> What you have to do
From the records below, take each line where the string "that" shows up and copy it.

> Records excerpted from a collection
╭──
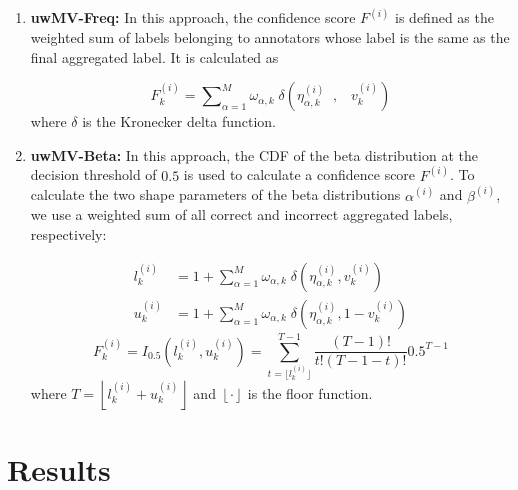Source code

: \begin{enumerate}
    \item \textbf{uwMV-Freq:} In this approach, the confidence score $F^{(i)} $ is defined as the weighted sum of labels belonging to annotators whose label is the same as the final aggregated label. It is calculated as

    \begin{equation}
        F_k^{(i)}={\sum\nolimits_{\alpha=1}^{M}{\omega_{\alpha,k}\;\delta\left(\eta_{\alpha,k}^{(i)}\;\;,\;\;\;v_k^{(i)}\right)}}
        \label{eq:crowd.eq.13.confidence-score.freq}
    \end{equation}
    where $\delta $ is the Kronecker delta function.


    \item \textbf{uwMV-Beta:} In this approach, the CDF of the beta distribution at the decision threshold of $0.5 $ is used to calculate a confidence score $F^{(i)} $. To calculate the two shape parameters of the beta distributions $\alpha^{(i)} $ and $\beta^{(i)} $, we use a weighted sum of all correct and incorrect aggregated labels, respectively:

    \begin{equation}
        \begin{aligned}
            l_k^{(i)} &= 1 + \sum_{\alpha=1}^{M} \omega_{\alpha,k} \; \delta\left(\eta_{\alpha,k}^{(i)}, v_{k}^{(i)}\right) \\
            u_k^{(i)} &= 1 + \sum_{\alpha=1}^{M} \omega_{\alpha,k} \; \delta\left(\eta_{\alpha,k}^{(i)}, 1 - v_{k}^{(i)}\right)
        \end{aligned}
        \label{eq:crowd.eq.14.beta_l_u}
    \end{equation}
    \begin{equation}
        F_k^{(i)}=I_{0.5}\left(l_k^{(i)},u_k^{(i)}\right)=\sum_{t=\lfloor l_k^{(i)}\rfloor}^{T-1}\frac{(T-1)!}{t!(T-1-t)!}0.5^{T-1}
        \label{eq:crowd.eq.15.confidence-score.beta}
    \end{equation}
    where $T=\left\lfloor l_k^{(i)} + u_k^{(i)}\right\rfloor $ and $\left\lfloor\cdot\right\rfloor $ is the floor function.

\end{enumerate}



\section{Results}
╰──
╭──
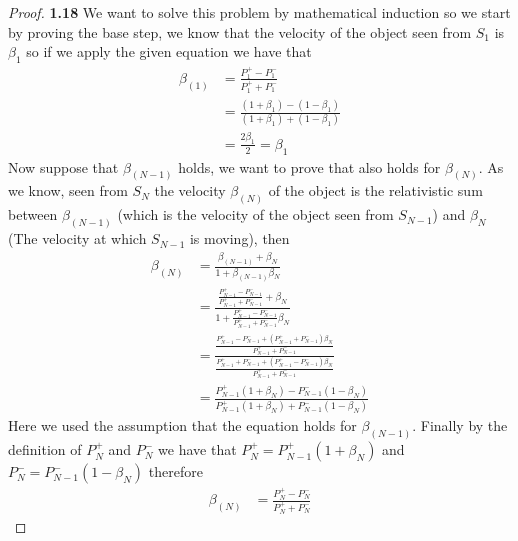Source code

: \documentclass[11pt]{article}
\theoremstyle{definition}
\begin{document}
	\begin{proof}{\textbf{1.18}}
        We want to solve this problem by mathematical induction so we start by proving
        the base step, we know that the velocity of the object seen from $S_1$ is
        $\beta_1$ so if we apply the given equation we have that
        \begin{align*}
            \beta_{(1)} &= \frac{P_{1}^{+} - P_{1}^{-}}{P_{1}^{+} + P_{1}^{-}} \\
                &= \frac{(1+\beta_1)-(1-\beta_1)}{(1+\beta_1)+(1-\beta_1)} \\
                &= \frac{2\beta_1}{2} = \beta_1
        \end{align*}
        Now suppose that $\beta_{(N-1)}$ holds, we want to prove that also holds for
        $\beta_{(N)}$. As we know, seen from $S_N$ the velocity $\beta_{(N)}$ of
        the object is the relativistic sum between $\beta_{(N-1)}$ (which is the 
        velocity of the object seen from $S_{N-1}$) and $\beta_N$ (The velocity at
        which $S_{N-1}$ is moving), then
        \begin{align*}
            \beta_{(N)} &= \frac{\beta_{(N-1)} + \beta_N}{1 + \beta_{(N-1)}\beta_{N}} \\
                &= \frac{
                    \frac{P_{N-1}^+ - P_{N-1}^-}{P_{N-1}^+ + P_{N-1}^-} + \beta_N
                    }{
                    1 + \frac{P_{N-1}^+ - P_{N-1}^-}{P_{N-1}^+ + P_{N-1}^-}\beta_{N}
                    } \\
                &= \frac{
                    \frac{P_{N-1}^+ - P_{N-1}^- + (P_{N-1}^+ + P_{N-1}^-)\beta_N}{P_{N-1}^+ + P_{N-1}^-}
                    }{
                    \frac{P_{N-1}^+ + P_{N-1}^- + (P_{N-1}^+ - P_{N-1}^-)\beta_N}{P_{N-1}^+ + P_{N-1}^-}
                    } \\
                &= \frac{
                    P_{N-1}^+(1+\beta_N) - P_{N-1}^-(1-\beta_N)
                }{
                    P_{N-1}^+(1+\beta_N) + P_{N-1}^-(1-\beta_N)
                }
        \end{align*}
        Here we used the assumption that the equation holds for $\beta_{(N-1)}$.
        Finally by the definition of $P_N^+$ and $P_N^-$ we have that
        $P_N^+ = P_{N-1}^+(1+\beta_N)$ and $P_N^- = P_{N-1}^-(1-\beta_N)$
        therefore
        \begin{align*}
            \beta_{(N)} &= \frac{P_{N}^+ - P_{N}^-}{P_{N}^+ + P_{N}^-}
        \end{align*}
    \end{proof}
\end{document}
╰──
> The completed task
        the base step, we know that the velocity of the object seen from $S_1$ is
        $\beta_1$ so if we apply the given equation we have that
        Now suppose that $\beta_{(N-1)}$ holds, we want to prove that also holds for
        Here we used the assumption that the equation holds for $\beta_{(N-1)}$.
        Finally by the definition of $P_N^+$ and $P_N^-$ we have that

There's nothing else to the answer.